# Name of the distribution $p^x(1-p)^{1-x}$?

We are given a random variable $$X$$ with PDF: \begin{align*} f(x ; p) &= p^x(1-p)^{1-x} \ , \\ \end{align*} where $$0 \leq p \leq 1$$ is the parameter and the support is $$x \in \{0,1\}$$.

Anyone knows what the name of this distribution is? And if so, could you please help me understand how I can infer to that? I only know of simple distributions such as uniform, gaussian...etc.

Update!

Thanks Minus One-Twelfth! I appreciate the quick answer, but I was hoping for some more elaboration on how I can infer to the distribution type.

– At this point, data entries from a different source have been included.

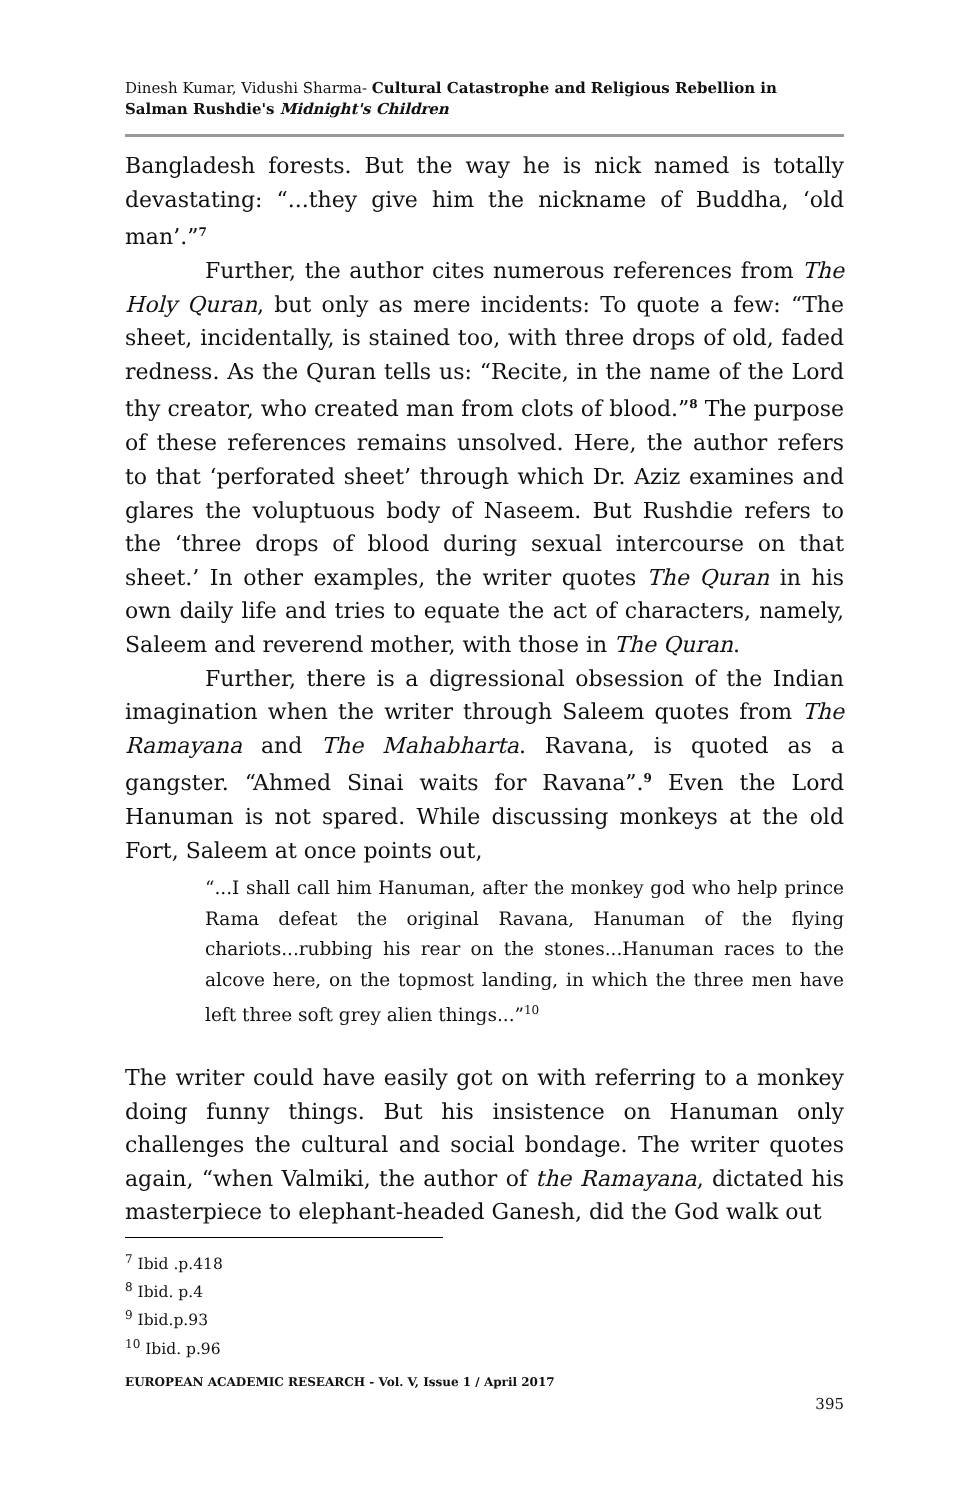Dinesh Kumar, Vidushi Sharma- Cultural Catastrophe and Religious Rebellion in Salman Rushdie's Midnight's Children
Bangladesh forests. But the way he is nick named is totally devastating: “...they give him the nickname of Buddha, ‘old man’.”<sup>7</sup>
Further, the author cites numerous references from The Holy Quran, but only as mere incidents: To quote a few: “The sheet, incidentally, is stained too, with three drops of old, faded redness. As the Quran tells us: “Recite, in the name of the Lord thy creator, who created man from clots of blood.”<sup>8</sup> The purpose of these references remains unsolved. Here, the author refers to that ‘perforated sheet’ through which Dr. Aziz examines and glares the voluptuous body of Naseem. But Rushdie refers to the ‘three drops of blood during sexual intercourse on that sheet.’ In other examples, the writer quotes The Quran in his own daily life and tries to equate the act of characters, namely, Saleem and reverend mother, with those in The Quran.
Further, there is a digressional obsession of the Indian imagination when the writer through Saleem quotes from The Ramayana and The Mahabharta. Ravana, is quoted as a gangster. “Ahmed Sinai waits for Ravana”.<sup>9</sup> Even the Lord Hanuman is not spared. While discussing monkeys at the old Fort, Saleem at once points out,
“...I shall call him Hanuman, after the monkey god who help prince Rama defeat the original Ravana, Hanuman of the flying chariots...rubbing his rear on the stones...Hanuman races to the alcove here, on the topmost landing, in which the three men have left three soft grey alien things...”<sup>10</sup>
The writer could have easily got on with referring to a monkey doing funny things. But his insistence on Hanuman only challenges the cultural and social bondage. The writer quotes again, “when Valmiki, the author of the Ramayana, dictated his masterpiece to elephant-headed Ganesh, did the God walk out
<sup>7</sup> Ibid .p.418
<sup>8</sup> Ibid. p.4
<sup>9</sup> Ibid.p.93
<sup>10</sup> Ibid. p.96
EUROPEAN ACADEMIC RESEARCH - Vol. V, Issue 1 / April 2017
395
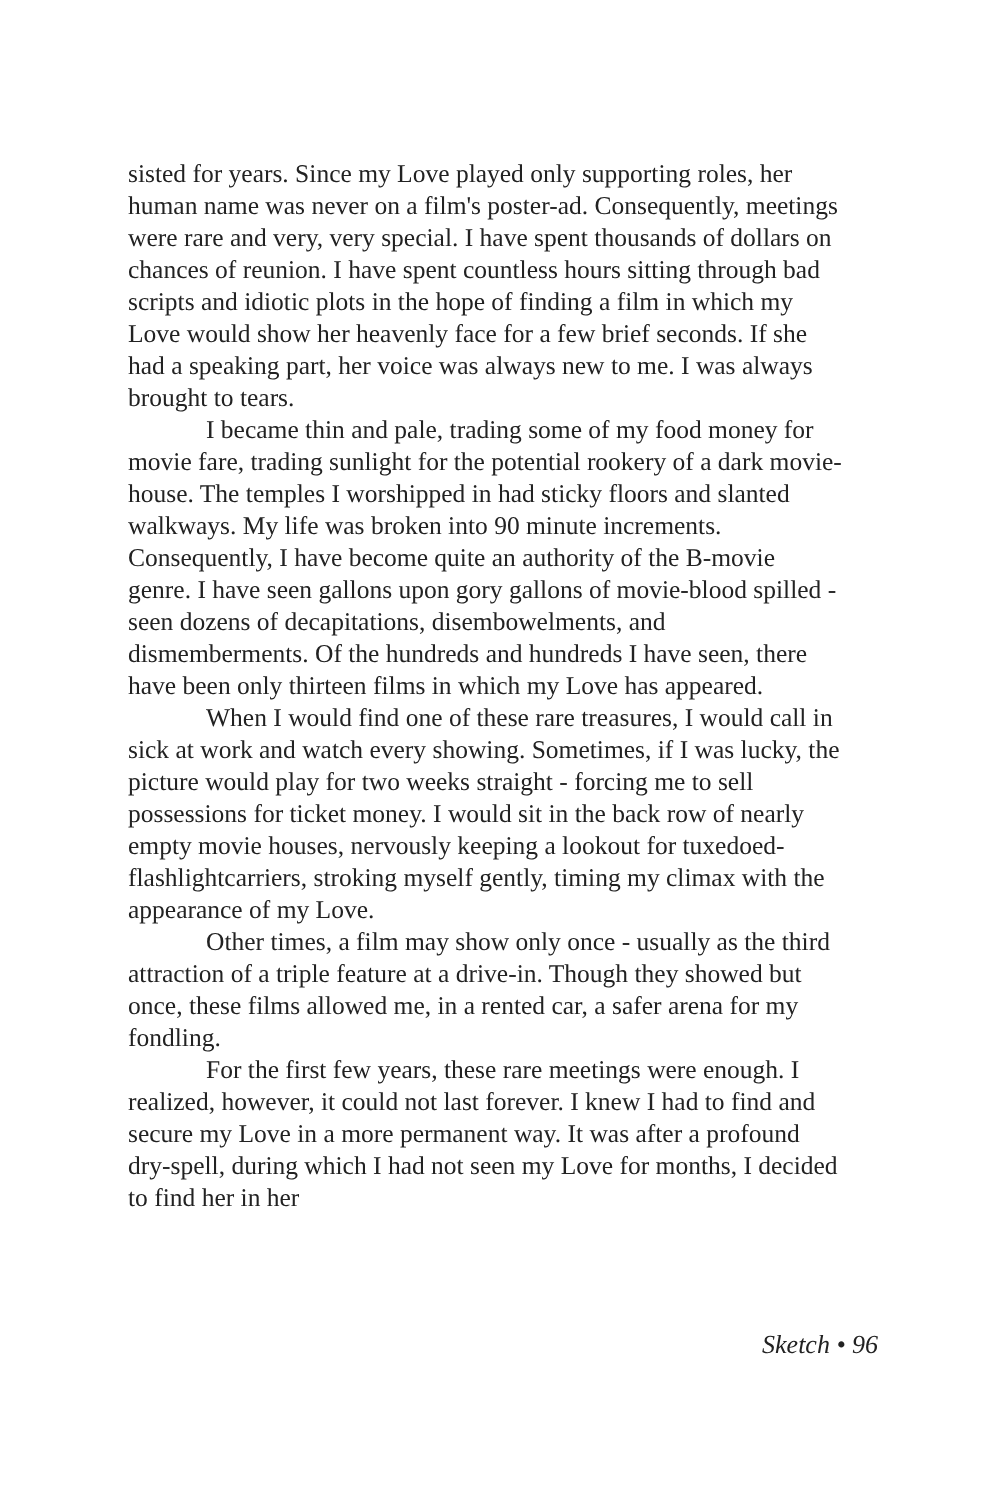sisted for years. Since my Love played only supporting roles, her human name was never on a film's poster-ad. Consequently, meetings were rare and very, very special. I have spent thousands of dollars on chances of reunion. I have spent countless hours sitting through bad scripts and idiotic plots in the hope of finding a film in which my Love would show her heavenly face for a few brief seconds. If she had a speaking part, her voice was always new to me. I was always brought to tears.
I became thin and pale, trading some of my food money for movie fare, trading sunlight for the potential rookery of a dark movie-house. The temples I worshipped in had sticky floors and slanted walkways. My life was broken into 90 minute increments. Consequently, I have become quite an authority of the B-movie genre. I have seen gallons upon gory gallons of movie-blood spilled - seen dozens of decapitations, disembowelments, and dismemberments. Of the hundreds and hundreds I have seen, there have been only thirteen films in which my Love has appeared.
When I would find one of these rare treasures, I would call in sick at work and watch every showing. Sometimes, if I was lucky, the picture would play for two weeks straight - forcing me to sell possessions for ticket money. I would sit in the back row of nearly empty movie houses, nervously keeping a lookout for tuxedoed-flashlightcarriers, stroking myself gently, timing my climax with the appearance of my Love.
Other times, a film may show only once - usually as the third attraction of a triple feature at a drive-in. Though they showed but once, these films allowed me, in a rented car, a safer arena for my fondling.
For the first few years, these rare meetings were enough. I realized, however, it could not last forever. I knew I had to find and secure my Love in a more permanent way. It was after a profound dry-spell, during which I had not seen my Love for months, I decided to find her in her
Sketch • 96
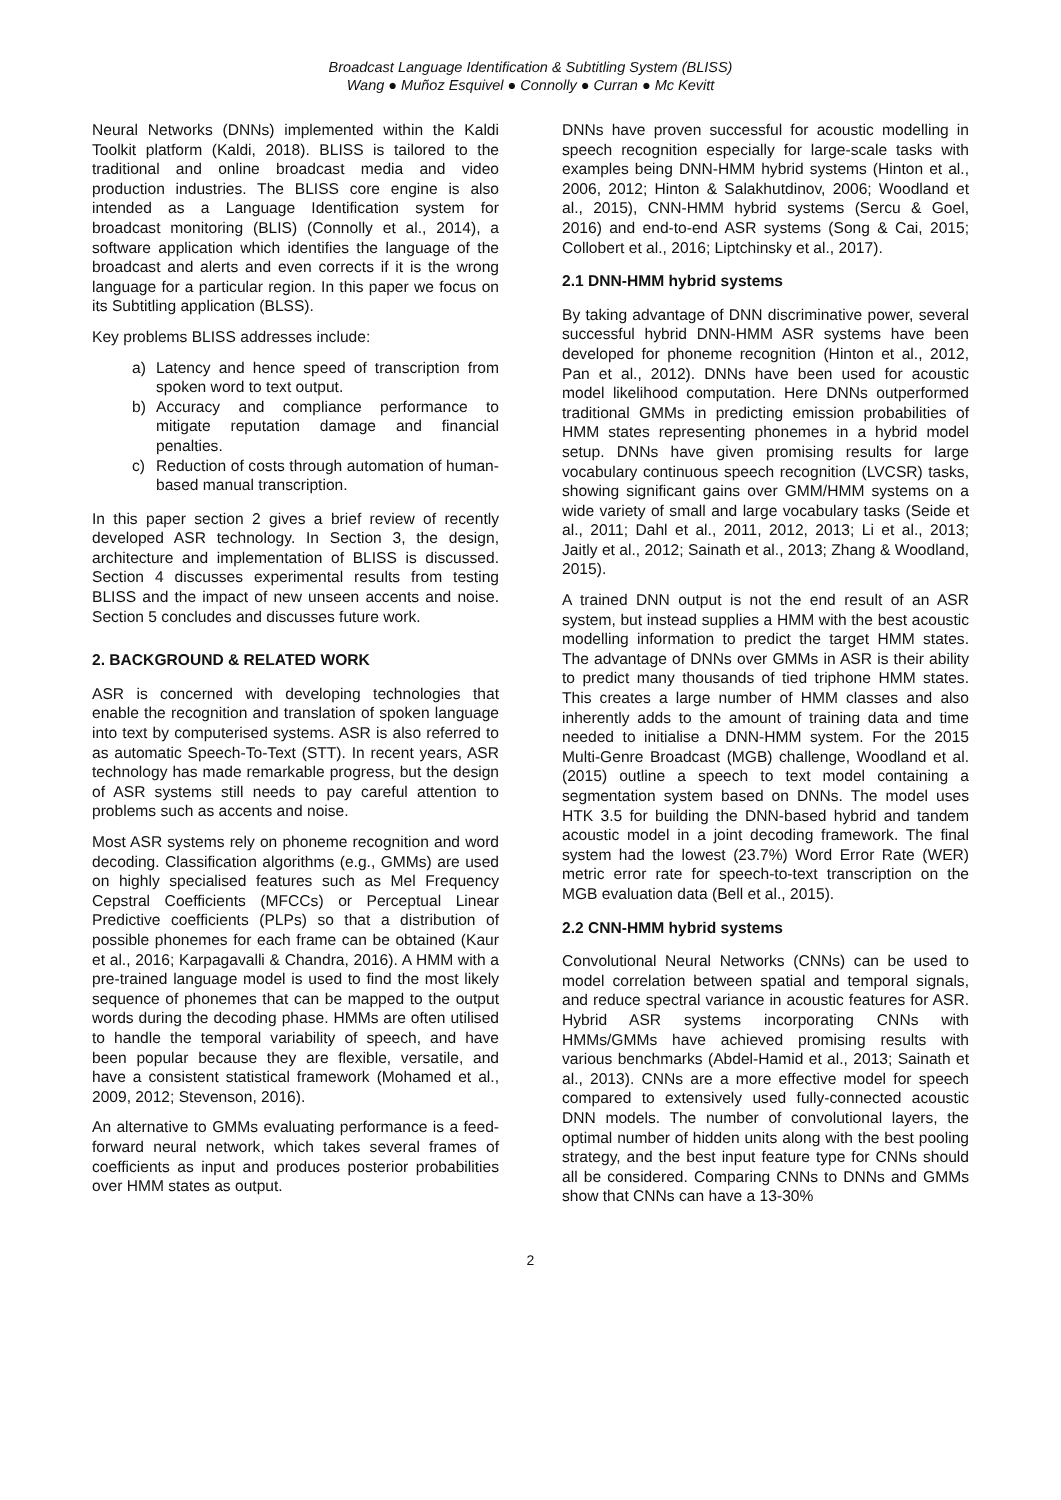Broadcast Language Identification & Subtitling System (BLISS)
Wang ● Muñoz Esquivel ● Connolly ● Curran ● Mc Kevitt
Neural Networks (DNNs) implemented within the Kaldi Toolkit platform (Kaldi, 2018). BLISS is tailored to the traditional and online broadcast media and video production industries. The BLISS core engine is also intended as a Language Identification system for broadcast monitoring (BLIS) (Connolly et al., 2014), a software application which identifies the language of the broadcast and alerts and even corrects if it is the wrong language for a particular region. In this paper we focus on its Subtitling application (BLSS).
Key problems BLISS addresses include:
a) Latency and hence speed of transcription from spoken word to text output.
b) Accuracy and compliance performance to mitigate reputation damage and financial penalties.
c) Reduction of costs through automation of human-based manual transcription.
In this paper section 2 gives a brief review of recently developed ASR technology. In Section 3, the design, architecture and implementation of BLISS is discussed. Section 4 discusses experimental results from testing BLISS and the impact of new unseen accents and noise. Section 5 concludes and discusses future work.
2. BACKGROUND & RELATED WORK
ASR is concerned with developing technologies that enable the recognition and translation of spoken language into text by computerised systems. ASR is also referred to as automatic Speech-To-Text (STT). In recent years, ASR technology has made remarkable progress, but the design of ASR systems still needs to pay careful attention to problems such as accents and noise.
Most ASR systems rely on phoneme recognition and word decoding. Classification algorithms (e.g., GMMs) are used on highly specialised features such as Mel Frequency Cepstral Coefficients (MFCCs) or Perceptual Linear Predictive coefficients (PLPs) so that a distribution of possible phonemes for each frame can be obtained (Kaur et al., 2016; Karpagavalli & Chandra, 2016). A HMM with a pre-trained language model is used to find the most likely sequence of phonemes that can be mapped to the output words during the decoding phase. HMMs are often utilised to handle the temporal variability of speech, and have been popular because they are flexible, versatile, and have a consistent statistical framework (Mohamed et al., 2009, 2012; Stevenson, 2016).
An alternative to GMMs evaluating performance is a feed-forward neural network, which takes several frames of coefficients as input and produces posterior probabilities over HMM states as output.
DNNs have proven successful for acoustic modelling in speech recognition especially for large-scale tasks with examples being DNN-HMM hybrid systems (Hinton et al., 2006, 2012; Hinton & Salakhutdinov, 2006; Woodland et al., 2015), CNN-HMM hybrid systems (Sercu & Goel, 2016) and end-to-end ASR systems (Song & Cai, 2015; Collobert et al., 2016; Liptchinsky et al., 2017).
2.1 DNN-HMM hybrid systems
By taking advantage of DNN discriminative power, several successful hybrid DNN-HMM ASR systems have been developed for phoneme recognition (Hinton et al., 2012, Pan et al., 2012). DNNs have been used for acoustic model likelihood computation. Here DNNs outperformed traditional GMMs in predicting emission probabilities of HMM states representing phonemes in a hybrid model setup. DNNs have given promising results for large vocabulary continuous speech recognition (LVCSR) tasks, showing significant gains over GMM/HMM systems on a wide variety of small and large vocabulary tasks (Seide et al., 2011; Dahl et al., 2011, 2012, 2013; Li et al., 2013; Jaitly et al., 2012; Sainath et al., 2013; Zhang & Woodland, 2015).
A trained DNN output is not the end result of an ASR system, but instead supplies a HMM with the best acoustic modelling information to predict the target HMM states. The advantage of DNNs over GMMs in ASR is their ability to predict many thousands of tied triphone HMM states. This creates a large number of HMM classes and also inherently adds to the amount of training data and time needed to initialise a DNN-HMM system. For the 2015 Multi-Genre Broadcast (MGB) challenge, Woodland et al. (2015) outline a speech to text model containing a segmentation system based on DNNs. The model uses HTK 3.5 for building the DNN-based hybrid and tandem acoustic model in a joint decoding framework. The final system had the lowest (23.7%) Word Error Rate (WER) metric error rate for speech-to-text transcription on the MGB evaluation data (Bell et al., 2015).
2.2 CNN-HMM hybrid systems
Convolutional Neural Networks (CNNs) can be used to model correlation between spatial and temporal signals, and reduce spectral variance in acoustic features for ASR. Hybrid ASR systems incorporating CNNs with HMMs/GMMs have achieved promising results with various benchmarks (Abdel-Hamid et al., 2013; Sainath et al., 2013). CNNs are a more effective model for speech compared to extensively used fully-connected acoustic DNN models. The number of convolutional layers, the optimal number of hidden units along with the best pooling strategy, and the best input feature type for CNNs should all be considered. Comparing CNNs to DNNs and GMMs show that CNNs can have a 13-30%
2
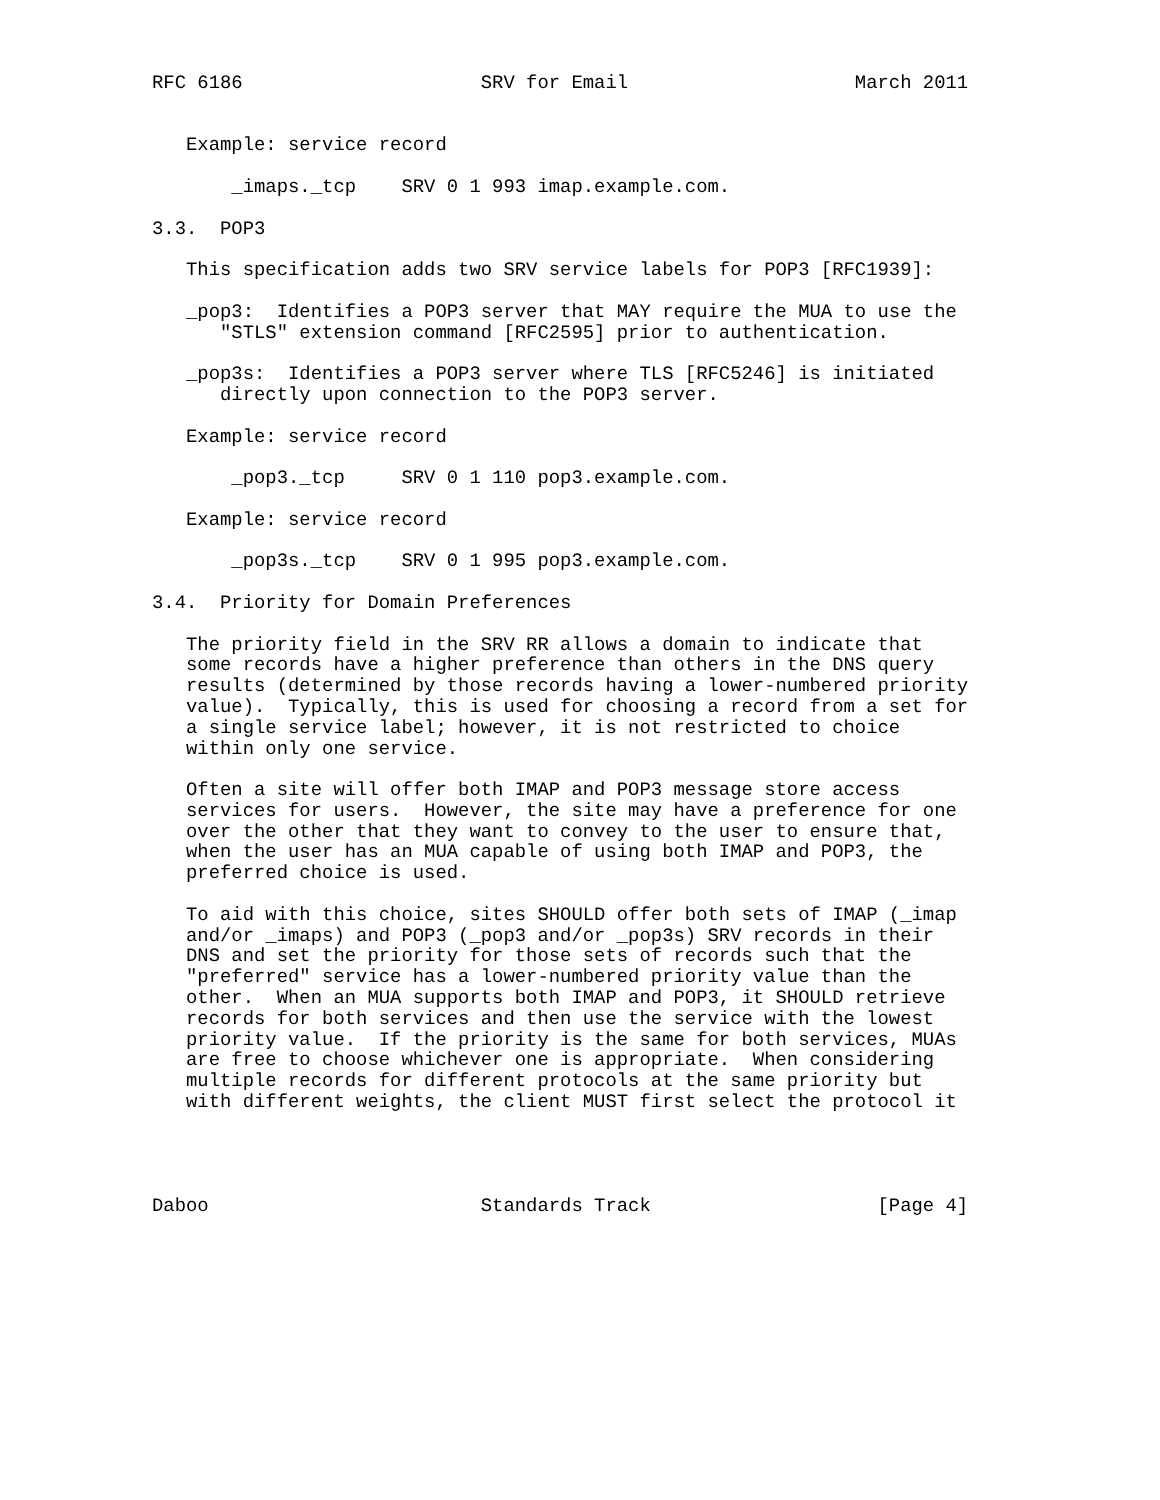RFC 6186                     SRV for Email                    March 2011


   Example: service record

       _imaps._tcp    SRV 0 1 993 imap.example.com.

3.3.  POP3

   This specification adds two SRV service labels for POP3 [RFC1939]:

   _pop3:  Identifies a POP3 server that MAY require the MUA to use the
      "STLS" extension command [RFC2595] prior to authentication.

   _pop3s:  Identifies a POP3 server where TLS [RFC5246] is initiated
      directly upon connection to the POP3 server.

   Example: service record

       _pop3._tcp     SRV 0 1 110 pop3.example.com.

   Example: service record

       _pop3s._tcp    SRV 0 1 995 pop3.example.com.

3.4.  Priority for Domain Preferences

   The priority field in the SRV RR allows a domain to indicate that
   some records have a higher preference than others in the DNS query
   results (determined by those records having a lower-numbered priority
   value).  Typically, this is used for choosing a record from a set for
   a single service label; however, it is not restricted to choice
   within only one service.

   Often a site will offer both IMAP and POP3 message store access
   services for users.  However, the site may have a preference for one
   over the other that they want to convey to the user to ensure that,
   when the user has an MUA capable of using both IMAP and POP3, the
   preferred choice is used.

   To aid with this choice, sites SHOULD offer both sets of IMAP (_imap
   and/or _imaps) and POP3 (_pop3 and/or _pop3s) SRV records in their
   DNS and set the priority for those sets of records such that the
   "preferred" service has a lower-numbered priority value than the
   other.  When an MUA supports both IMAP and POP3, it SHOULD retrieve
   records for both services and then use the service with the lowest
   priority value.  If the priority is the same for both services, MUAs
   are free to choose whichever one is appropriate.  When considering
   multiple records for different protocols at the same priority but
   with different weights, the client MUST first select the protocol it




Daboo                        Standards Track                    [Page 4]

• Note that $f(0;\,p)=1-p,\,f(1;\,p)=p$. – J.G. Mar 23 at 11:27
• "how I can infer to the distribution type" You either know the name or you don't. Regardless, knowing the name won't help you use it. The actual distribution (which you have a nice formula for there) is what lets you do that. – Arthur Mar 23 at 11:34

This is the binomial distribution with $$n=1$$ trials $$\big(f(x)=\binom{1}{x}p^{x}(1-p)^{1-x}\big)$$, otherwise known as the Bernoulli distribution. It seems you are looking for intuition, so just note that, given $$p$$, the codomain of $$f(x)=p^{x}(1-p)^{1-x}$$ with $$x\in\{0,1\}$$ has cardinality 2; namely, $$f(x)\in\{p,1-p\}$$, which makes sense because if $$x=0$$, we get the probability of "failure" $$1-p$$, and if $$x=1$$, we get the probability of "success" $$p$$.